Can our machines become self-motivated environmental learners?
The environmental movement has always been challenged by machines—the internal combustion engine, steam-powered turbines, production devices of every type and size—mechanisms consuming resources and generating waste during the long chain of events required to produce products (which often ended up themselves as waste). Old machines had rudimentary feedback systems like governors, gyroscopes, and other servomechanisms. These systems rarely provided any control of environmental parameters, but they did have an important characteristic: they operated independent of human operators—a precursor of things to come.
Over time, statistical and then numeric control systems let us achieve increasing control over machines, which often translated into environmental gains. We can thank software for significant improvements in the efficiency of hardware. Automobile emission control systems can co-optimize a wide range of operating parameters to allow our cars to keep rolling with fewer emissions. Similar optimization programs, often rule-based and predictive, were built into controls for steel furnaces, refrigerators, and heating and cooling systems, reducing energy requirements and environmental impacts.
But, the next generation of computers and control systems will learn without having to be explicitly programmed by humans and in response to new data—capabilities known broadly as machine learning. This learning ability will be increasingly integrated into everything around us through sensors and networks (including the so-called Internet of Things). There are now almost seven billion Internet-connected devices on the planet, and some predict that number reaching 20 billion by 2020.
At this point, skeptics will note that we have been patiently waiting for the AI revolution for decades. Why is it likely to happen now? It is a combination of big data, fast processors, better algorithms, and cash (venture capital investments in AI were almost $2.8 billion in 2015 and expected to exceed $4 billion in 2016). We are also beginning to see some tantalizing examples such as the medical diagnostic capabilities of IBM’s “cognitive cloud” computer Watson, the new machine learning program from Google’s Magenta project, which wrote a 90-second piano melody, and Uber’s self-driving truck that recently delivered 50,000 cans of Budweiser beer on its first test drive in Colorado.While the environmental movement was using laws to bludgeon technical systems into their proper environmental place, machines were getting smarter and more connected. In fact, the more machines interact with each other and with us, the smarter they can become, an example of what psychologist and computer pioneer J.C.R. Licklider dubbed “man-computer symbiosis.” Fast forward to today, and you find firms like Google, Facebook, Microsoft, and Amazon redefining themselves as artificial intelligence (AI) companies.

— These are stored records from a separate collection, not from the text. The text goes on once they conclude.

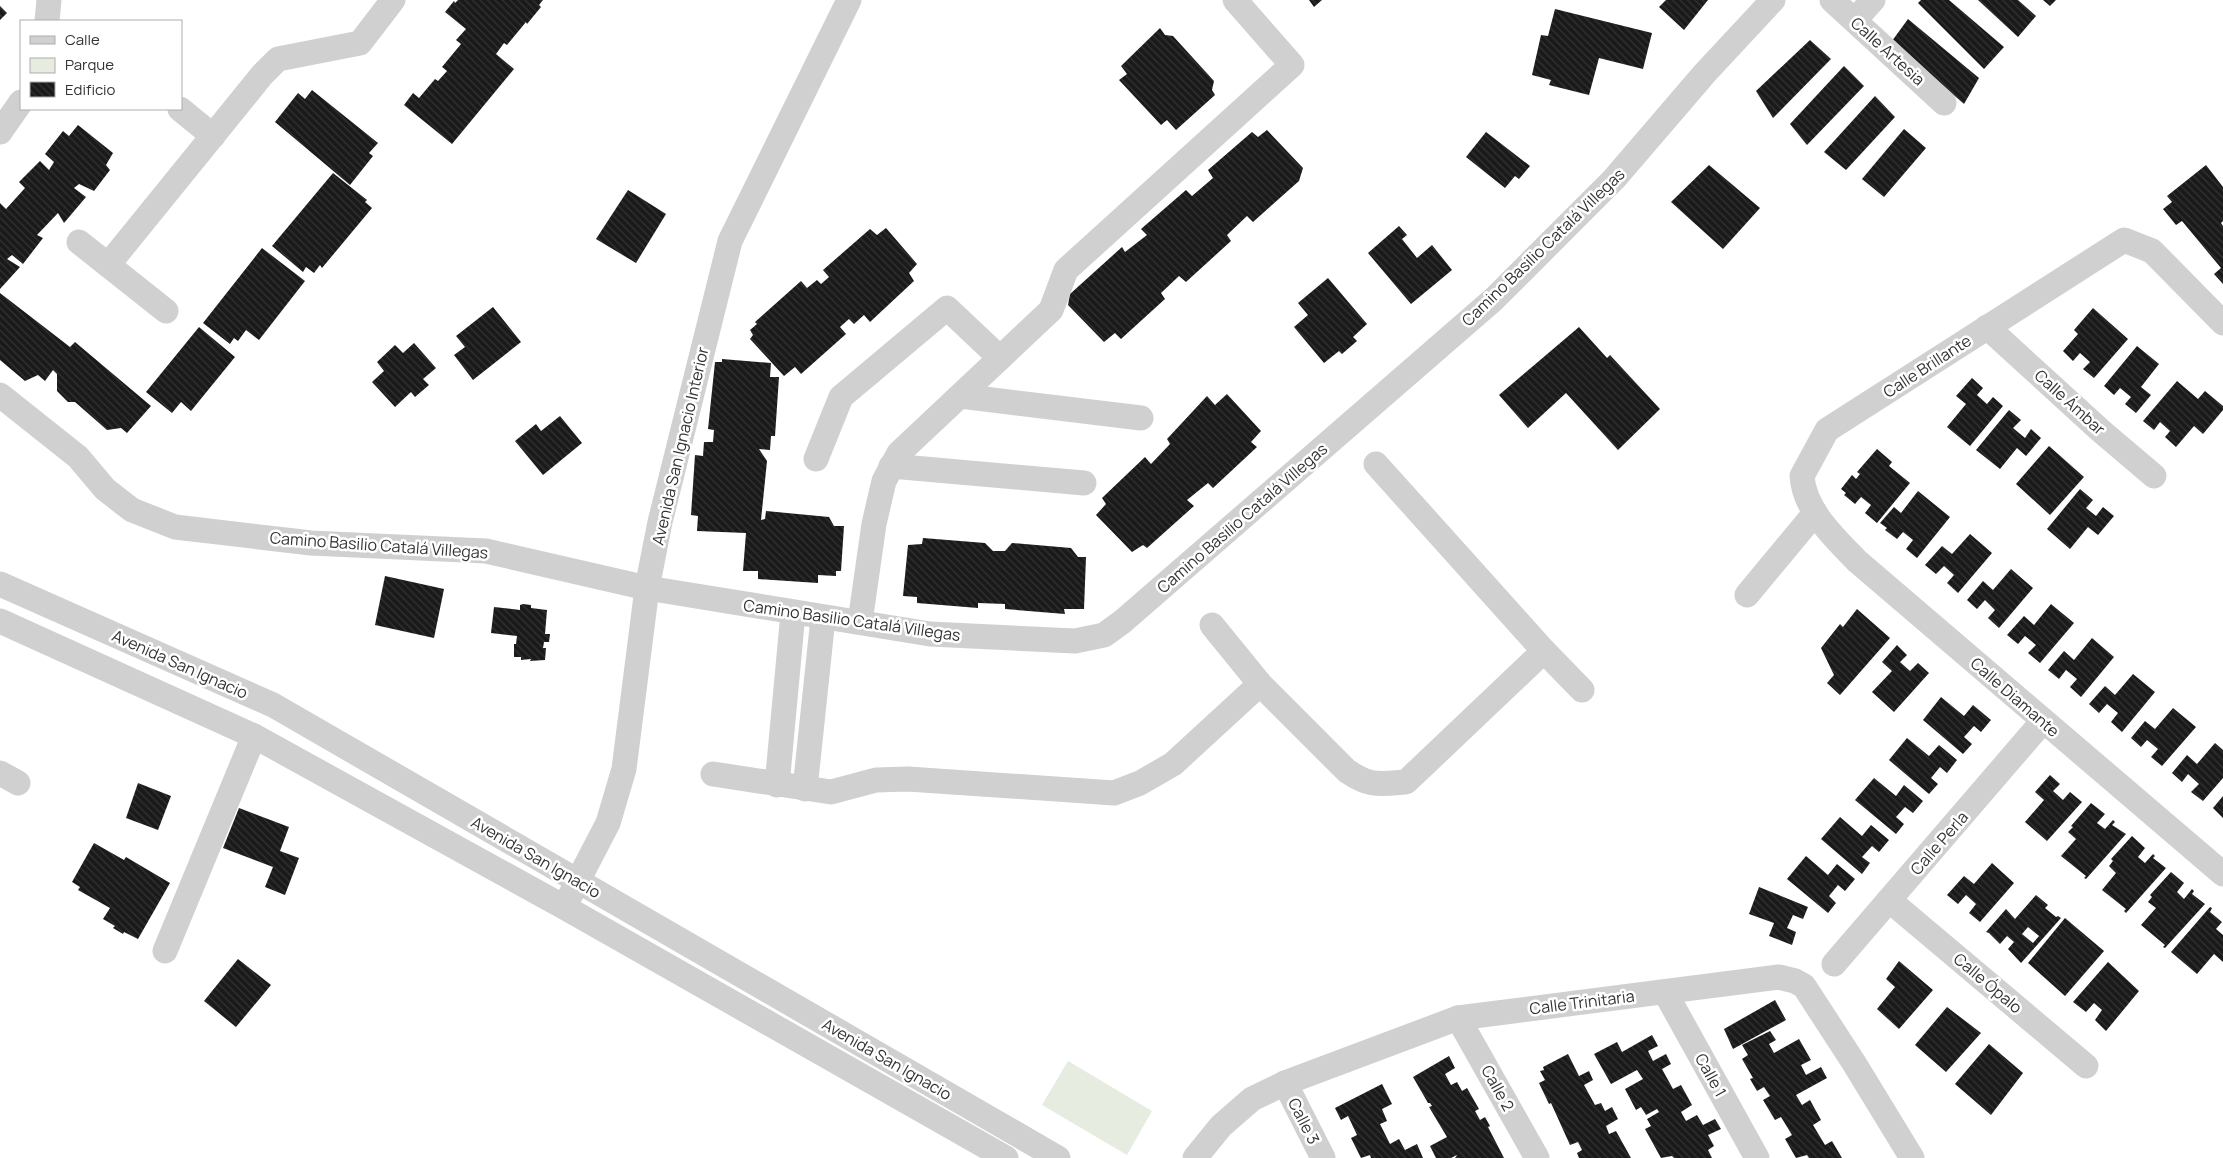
<svg xmlns="http://www.w3.org/2000/svg" width="2223" height="1158" font-family="Manrope,sans-serif">
<style>
.green{fill:#e6ecdf}
.building{fill:url(#building-back-hatch);fill-rule:evenodd}
.lines{fill:none;stroke-linecap:round;stroke-linejoin:round}
.street{stroke:#d0d0d0;stroke-width:25}
.labels{text-anchor:middle;stroke-width:5;stroke-linejoin:round;paint-order:stroke}
.street-label{font-size:16px;fill:#333;stroke:#fff}
</style>
<defs>
<pattern id="building-back-hatch" width="6" height="6" patternUnits="userSpaceOnUse" patternTransform="scale(1.25)"><rect width="6" height="6" fill="#1a1a1a"/><path d="M-1 5l2 2M0 0l6 6M5-1l2 2" fill="none" stroke="#333"/></pattern>
</defs>
<rect width="100%" height="100%" fill="#fff"/>
<polygon class="green" points="1068,1061 1152,1111 1127,1155 1042,1105"/>
<g class="building">
<polygon points="458,0 543,0 539,5 541,7 527,24 526,22 507,45 504,43 496,54 514,69 452,144 404,105 413,93 419,98 435,79 438,81 447,71 442,67 461,44 456,40 466,29 445,12 454,1 455,3"/>
<polygon points="1309,0 1322,0 1314,7"/>
<polygon points="1666,0 1708,0 1684,30 1659,7"/>
<polygon points="1921,0 1949,0 2004,47 1984,69 1918,3"/>
<polygon points="1978,0 2018,0 2036,16 2018,37"/>
<polygon points="2043,0 2056,0 2050,6"/>
<polygon points="0,6 7,13 0,20"/>
<polygon points="1555,9 1652,33 1643,69 1599,58 1589,95 1549,85 1551,80 1532,75 1541,35 1548,36"/>
<polygon points="1908,19 1979,78 1964,104 1892,41"/>
<polygon points="1160,28 1165,35 1173,36 1214,81 1212,90 1215,95 1176,130 1167,120 1161,125 1119,80 1127,74 1121,66"/>
<polygon points="1810,40 1831,59 1773,118 1756,91"/>
<polygon points="1844,66 1864,86 1807,145 1790,124"/>
<polygon points="312,90 378,143 369,153 373,156 350,185 275,122 298,93 305,99"/>
<polygon points="1875,96 1895,117 1846,170 1824,152"/>
<polygon points="78,125 113,153 106,165 110,170 94,191 79,184 74,188 86,197 64,223 58,213 37,235 43,238 23,264 12,255 7,259 20,267 0,289 0,203 6,209 25,188 19,182 40,161 49,170 54,162 45,154 63,131 69,136"/>
<polygon points="1904,129 1926,148 1884,197 1862,179"/>
<polygon points="1267,130 1303,168 1299,181 1253,222 1247,216 1227,235 1231,241 1186,282 1179,276 1161,293 1165,299 1121,339 1115,333 1104,342 1068,305 1070,294 1122,247 1125,252 1147,235 1141,229 1186,190 1192,196 1213,178 1208,170 1252,132 1258,137"/>
<polygon points="1486,132 1530,166 1519,179 1515,176 1505,188 1466,157"/>
<polygon points="1709,165 1760,208 1723,249 1671,202"/>
<polygon points="2206,165 2223,187 2223,221 2221,223 2223,226 2223,284 2214,274 2221,268 2182,221 2176,225 2163,209 2172,202 2167,196"/>
<polygon points="333,173 367,200 365,202 372,208 322,268 320,265 314,273 306,267 303,272 272,246"/>
<polygon points="628,190 666,214 636,263 596,239"/>
<polygon points="1399,226 1407,235 1402,239 1417,258 1432,245 1452,270 1411,304 1368,253"/>
<polygon points="886,228 917,264 909,273 914,281 870,322 864,315 854,324 849,319 840,327 846,334 801,374 795,367 784,376 750,339 753,335 750,330 757,324 755,322 801,281 807,288 817,280 821,284 829,277 823,270 870,229 877,235"/>
<polygon points="262,248 305,281 259,340 246,330 238,341 234,338 230,344 203,323"/>
<polygon points="1328,278 1367,324 1353,337 1357,341 1342,354 1339,351 1324,363 1294,327 1308,315 1298,303"/>
<polygon points="0,293 70,347 75,342 151,406 127,433 121,428 107,430 75,402 68,402 57,391 57,374 53,370 45,381 38,375 25,381 0,360"/>
<polygon points="493,307 521,342 473,380 454,355 465,347 456,336"/>
<polygon points="2093,308 2128,339 2094,378 2083,369 2090,362 2080,353 2073,361 2063,351 2078,334 2074,330"/>
<polygon points="199,327 235,357 191,411 181,402 172,413 146,392"/>
<polygon points="1579,327 1607,358 1610,355 1660,409 1618,450 1566,393 1528,428 1499,395"/>
<polygon points="414,343 436,368 423,379 429,385 415,397 411,392 395,407 372,382 384,371 377,362 395,345 403,353"/>
<polygon points="2137,346 2159,364 2141,387 2151,395 2136,413 2125,404 2131,397 2120,388 2114,395 2104,386"/>
<polygon points="722,359 771,363 770,377 779,377 775,436 771,436 770,450 759,449 767,461 761,520 765,519 766,511 829,517 834,526 844,526 841,571 836,571 836,576 818,575 818,583 758,579 758,571 743,571 746,533 697,531 698,516 691,515 695,455 703,456 704,442 713,442 714,430 708,429 715,362 722,362"/>
<polygon points="1972,378 1983,388 1977,395 1987,404 1993,397 2003,406 1970,446 1947,427 1966,404 1956,396"/>
<polygon points="2177,381 2198,399 2205,391 2223,406 2223,410 2203,434 2194,426 2176,447 2165,437 2170,431 2160,422 2154,430 2143,421"/>
<polygon points="1227,394 1261,431 1251,442 1257,447 1213,488 1208,483 1187,500 1194,506 1147,548 1143,545 1132,552 1096,515 1106,504 1102,498 1145,457 1151,464 1170,444 1167,439 1207,396 1215,405"/>
<polygon points="2009,410 2021,420 2013,428 2025,438 2031,429 2041,438 2026,456 2017,448 2000,469 1976,450"/>
<polygon points="560,416 582,443 543,475 515,441 536,424 541,431"/>
<polygon points="2049,446 2084,477 2050,515 2016,484"/>
<polygon points="1877,449 1892,462 1889,466 1910,483 1877,523 1865,513 1871,505 1861,497 1855,504 1844,495 1846,493 1841,489 1852,475 1856,479 1860,474 1857,472"/>
<polygon points="2080,489 2093,500 2086,508 2096,516 2103,507 2114,516 2098,535 2088,527 2070,549 2047,529"/>
<polygon points="1918,491 1950,517 1917,558 1906,549 1913,540 1903,532 1897,539 1885,530 1887,528 1880,523 1894,507 1901,513"/>
<polygon points="1970,534 1992,553 1958,593 1947,583 1954,575 1944,566 1936,574 1925,565 1942,546 1952,554"/>
<polygon points="923,538 985,543 993,551 1005,551 1012,543 1071,548 1078,557 1086,557 1084,609 1064,609 1065,614 1005,609 1005,604 978,603 978,608 917,603 917,597 903,596 908,545 922,544"/>
<polygon points="2011,569 2033,588 1999,628 1988,618 1995,610 1985,600 1977,609 1967,600 1983,581 1993,590"/>
<polygon points="385,576 444,589 434,638 375,625"/>
<polygon points="523,604 531,605 531,608 547,610 545,634 550,634 549,642 544,642 543,648 546,648 545,660 530,661 531,659 521,660 521,657 514,657 514,644 516,644 517,636 491,633 494,607 520,610 520,605"/>
<polygon points="2051,604 2074,623 2040,663 2028,653 2036,645 2025,636 2018,644 2007,635 2024,616 2034,625"/>
<polygon points="1857,609 1890,638 1840,695 1827,683 1834,675 1821,648 1840,624 1843,627"/>
<polygon points="2092,638 2114,657 2081,697 2070,687 2077,679 2066,670 2059,679 2048,670 2064,651 2074,660"/>
<polygon points="1897,645 1907,655 1900,662 1910,671 1918,663 1929,673 1894,712 1872,692 1892,671 1882,662"/>
<polygon points="2133,674 2155,692 2122,732 2111,722 2118,713 2107,704 2099,713 2089,704 2105,686 2115,695"/>
<polygon points="1941,697 1964,716 1973,705 1991,720 1981,732 1974,726 1964,737 1972,744 1963,754 1923,720"/>
<polygon points="2173,708 2196,727 2162,766 2151,757 2158,749 2147,740 2141,747 2131,738 2145,721 2155,729"/>
<polygon points="1907,738 1929,756 1939,745 1957,760 1947,773 1940,767 1931,778 1938,784 1929,794 1889,760"/>
<polygon points="2215,743 2223,750 2223,778 2203,801 2191,792 2199,784 2188,774 2182,782 2172,773 2187,755 2197,764"/>
<polygon points="2050,775 2060,784 2053,791 2063,800 2070,792 2082,802 2047,841 2025,822 2044,800 2035,792"/>
<polygon points="1874,778 1896,796 1904,785 1923,801 1913,813 1905,807 1896,817 1904,824 1896,834 1855,800"/>
<polygon points="138,783 171,796 158,830 126,818"/>
<polygon points="2223,796 2223,818 2213,808"/>
<polygon points="2091,803 2105,814 2097,823 2105,829 2113,820 2115,822 2112,825 2126,834 2086,879 2084,878 2086,876 2061,856 2076,839 2068,832 2073,827 2071,826"/>
<polygon points="239,808 289,827 280,851 299,858 285,895 265,887 273,867 223,848"/>
<polygon points="1840,817 1862,836 1871,825 1889,840 1879,852 1872,846 1862,857 1870,863 1862,874 1821,839"/>
<polygon points="2132,836 2145,848 2138,857 2145,863 2153,854 2155,856 2153,858 2166,868 2126,913 2124,911 2126,909 2102,890 2116,873 2109,866 2113,861 2111,859"/>
<polygon points="94,843 124,860 126,857 170,883 138,939 124,932 123,934 113,928 115,926 103,919 110,908 78,890 80,887 72,882"/>
<polygon points="1806,856 1828,875 1837,864 1855,879 1845,891 1838,885 1829,896 1836,903 1828,913 1787,879"/>
<polygon points="1992,863 2014,883 1980,922 1969,913 1976,904 1966,895 1958,904 1947,895 1964,876 1974,884"/>
<polygon points="2171,872 2184,883 2177,892 2184,899 2192,889 2194,891 2192,894 2205,904 2165,948 2163,947 2165,945 2141,925 2156,908 2148,902 2152,897 2150,895"/>
<polygon points="1759,887 1808,907 1803,919 1793,915 1787,928 1796,932 1792,945 1769,936 1774,923 1749,914"/>
<path d="M2036,895L2048,905L2045,908L2056,917L2058,916L2061,918L2021,963L2008,949L2014,942L2007,936L2000,944L1989,933L1986,932L2006,909L2015,919ZM2028,927L2039,936L2033,943L2022,934Z"/>
<polygon points="2210,907 2212,908 2210,912 2222,922 2216,929 2223,935 2223,962 2214,954 2197,974 2171,952"/>
<polygon points="2065,918 2104,951 2065,996 2028,963"/>
<polygon points="238,959 271,985 236,1027 204,1001"/>
<polygon points="1899,961 1933,990 1899,1029 1877,1009 1895,987 1886,979"/>
<polygon points="2108,962 2139,991 2106,1031 2095,1020 2102,1010 2094,1003 2086,1012 2073,1002"/>
<polygon points="1775,1000 1786,1020 1733,1049 1724,1029"/>
<polygon points="1947,1007 1981,1033 1946,1072 1915,1045"/>
<polygon points="1770,1031 1776,1040 1769,1044 1774,1053 1799,1039 1811,1060 1801,1065 1806,1075 1821,1067 1827,1078 1796,1095 1802,1105 1810,1100 1821,1120 1813,1125 1825,1145 1832,1141 1842,1158 1809,1158 1807,1155 1796,1158 1785,1139 1792,1135 1781,1117 1775,1120 1763,1100 1770,1096 1764,1087 1757,1091 1750,1079 1753,1078 1742,1059 1748,1055 1742,1045"/>
<polygon points="1652,1035 1658,1046 1648,1051 1653,1061 1666,1054 1671,1064 1662,1069 1673,1089 1681,1085 1692,1105 1681,1112 1686,1121 1697,1115 1703,1125 1715,1119 1721,1129 1708,1135 1714,1146 1708,1150 1712,1158 1674,1158 1672,1156 1661,1158 1645,1129 1651,1126 1647,1119 1659,1112 1657,1109 1646,1115 1641,1107 1636,1110 1625,1089 1643,1079 1637,1070 1611,1084 1594,1054 1617,1042 1622,1052"/>
<polygon points="1989,1044 2023,1073 1991,1115 1955,1084"/>
<polygon points="1568,1054 1579,1076 1589,1071 1593,1080 1584,1085 1595,1105 1601,1103 1605,1111 1612,1107 1618,1119 1606,1126 1609,1134 1616,1131 1631,1158 1579,1158 1577,1153 1582,1150 1578,1142 1570,1145 1551,1103 1549,1104 1539,1083 1545,1080 1540,1071 1544,1070 1543,1067"/>
<polygon points="1449,1056 1455,1068 1445,1074 1451,1085 1457,1082 1462,1091 1467,1088 1479,1109 1475,1111 1480,1120 1485,1117 1490,1126 1488,1127 1504,1158 1455,1158 1457,1155 1451,1158 1436,1158 1430,1146 1447,1137 1429,1107 1432,1106 1430,1103 1428,1103 1413,1077"/>
<polygon points="1382,1084 1392,1104 1382,1109 1387,1121 1380,1124 1390,1144 1399,1139 1405,1150 1417,1144 1423,1158 1371,1158 1370,1155 1361,1158 1351,1138 1357,1135 1348,1116 1341,1120 1335,1108"/>
</g>
<g class="lines">
<g class="street">
<polyline points="1832,0 1944,103"/>
<polyline points="1855,20 1873,0"/>
<polyline points="47,21 49,0"/>
<polyline points="180,109 213,136"/>
<polyline points="0,132 21,102"/>
<polyline points="79,242 166,311"/>
<polyline points="108,265 262,75 278,59 360,43 393,0"/>
<path d="M2223,323L2152,251L2124,240L1827,430L1802,476C1804,510 1835,538 1857,561L2223,874"/>
<polyline points="1987,327 2101,431 2154,476"/>
<polyline points="0,395 78,457 105,489 132,510 175,527 311,543 486,551 647,588 930,634 1075,641 1104,635 1122,622 1494,299 1614,179 1705,73 1773,0"/>
<polyline points="960,396 1141,418"/>
<polyline points="816,459 841,397 947,308 1000,358"/>
<polyline points="1376,464 1544,651 1582,690"/>
<polyline points="891,466 1084,483"/>
<polyline points="0,584 273,705 1058,1158"/>
<polyline points="1747,595 1815,513"/>
<polyline points="0,621 254,736 564,907 1006,1158"/>
<polyline points="860,622 874,524 884,481 899,453 1051,310 1066,270 1292,65 1235,0"/>
<path d="M1212,625L1260,684L1347,771C1371,787 1378,784 1406,782L1544,651"/>
<polyline points="0,773 18,783"/>
<polyline points="713,774 831,792 876,780 908,779 1114,793 1140,783 1173,764 1260,684"/>
<polyline points="777,785 793,613"/>
<polyline points="805,789 823,618"/>
<polyline points="570,896 608,823 624,769 647,588 660,522 730,241 849,0"/>
<polyline points="1889,900 2086,1066"/>
<polyline points="165,951 254,736"/>
<polyline points="1834,964 2043,721"/>
<polyline points="1665,992 1757,1158"/>
<polyline points="1458,1018 1537,1158"/>
<polyline points="1285,1083 1323,1158"/>
<polyline points="1195,1158 1221,1126 1252,1099 1285,1083 1458,1018 1779,977 1795,981 1804,986 1854,1063 1912,1158"/>
</g>
</g>
<g class="labels">
<g class="street-label">
<text transform="translate(1888 51) rotate(42)" y="6">Calle Artesia</text>
<text transform="translate(1543 247) rotate(-44)" y="6">Camino Basilio Catalá Villegas</text>
<text transform="translate(1927 366) rotate(-33)" y="6">Calle Brillante</text>
<text transform="translate(2070 402) rotate(42)" y="6">Calle Ámbar</text>
<text transform="translate(680 446) rotate(-77)" y="6">Avenida San Ignacio Interior</text>
<text transform="translate(1242 518) rotate(-41)" y="6">Camino Basilio Catalá Villegas</text>
<text transform="translate(379 545) rotate(4)" y="6">Camino Basilio Catalá Villegas</text>
<text transform="translate(852 620) rotate(8)" y="6">Camino Basilio Catalá Villegas</text>
<text transform="translate(180 664) rotate(24)" y="6">Avenida San Ignacio</text>
<text transform="translate(2015 697) rotate(41)" y="6">Calle Diamante</text>
<text transform="translate(1939 843) rotate(-49)" y="6">Calle Perla</text>
<text transform="translate(536 857) rotate(30)" y="6">Avenida San Ignacio</text>
<text transform="translate(1988 983) rotate(40)" y="6">Calle Ópalo</text>
<text transform="translate(1582 1002) rotate(-7)" y="6">Calle Trinitaria</text>
<text transform="translate(887 1059) rotate(30)" y="6">Avenida San Ignacio</text>
<text transform="translate(1711 1075) rotate(61)" y="6">Calle 1</text>
<text transform="translate(1498 1088) rotate(61)" y="6">Calle 2</text>
<text transform="translate(1304 1121) rotate(63)" y="6">Calle 3</text>
</g>
</g>
<rect x="20" y="20" width="162" height="90" fill="#ffffff" stroke="#adadad"/>
<rect x="30" y="36" width="25" height="8" fill="#d0d0d0" stroke="#adadad"/>
<text x="65" y="45" font-size="15" fill="#333333">Calle</text>
<rect x="30" y="58" width="25" height="15" fill="#e6ecdf" stroke="#adadad"/>
<text x="65" y="70" font-size="15" fill="#333333">Parque</text>
<rect x="30" y="82" width="25" height="15" fill="url(#building-back-hatch)" stroke="#adadad"/>
<text x="65" y="95" font-size="15" fill="#333333">Edificio</text>
</svg>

Let’s imagine a future where our cities, transportation systems, utilities, and production chains become self-motivated learners. We have the opportunity to embed environmental learning into these systems: power grids self-optimize to reduce greenhouse gas emissions while managing loads, self-aware supply chains chose routing that optimizes delivery times while minimizing local ground-level ozone pollution, and your self-driving car learns about your environmental preferences and begins to chose the most energy and environmentally optimal paths to work (Honda has just developed a concept car, the NeuV, that senses the driver’s emotions and will develop emotions of its own).
But precisely because this learning is intrinsic and largely invisible, it might not happen. A first step would be to embed environmental considerations into the research and development efforts on machine learning—“algorithmic environmentalism” one might call it. Ethicists are already engaged with researchers developing self-driving cars to embed ethical considerations into collision-avoidance algorithms. Why not engage environmentalists? Once internalized in the machine learning system—through algorithms and associated data—rapid experimental cycles and hypothesis testing could accelerate and refine environmental performance strategies.
It would also help if the environmental movement initiated a dialogue on the opportunities and possible risks presented by learning systems and considered ways to capitalize on the AI revolution. Machine learning might be the ultimate example of so-called “private environmental governance,” where the learning and its outcomes become endogenous to the system rather than imposed from the outside through laws, regulations, and enforcement efforts. Machine learning systems, if properly implemented, could have significant advantages over slow-changing polices and slow-moving agencies in terms of speed, flexibility, and the environmental management of complex socio-technical systems that will shape our world and lives in the future.
The late Marc Weiser, who coined the term “ubiquitous computing” while at Xerox in the 1990s, once said that, “The most profound technologies are those that disappear. They weave themselves into the fabric of our lives until they are indistinguishable from it.” That is why environmentalists need to be part of the next machine age.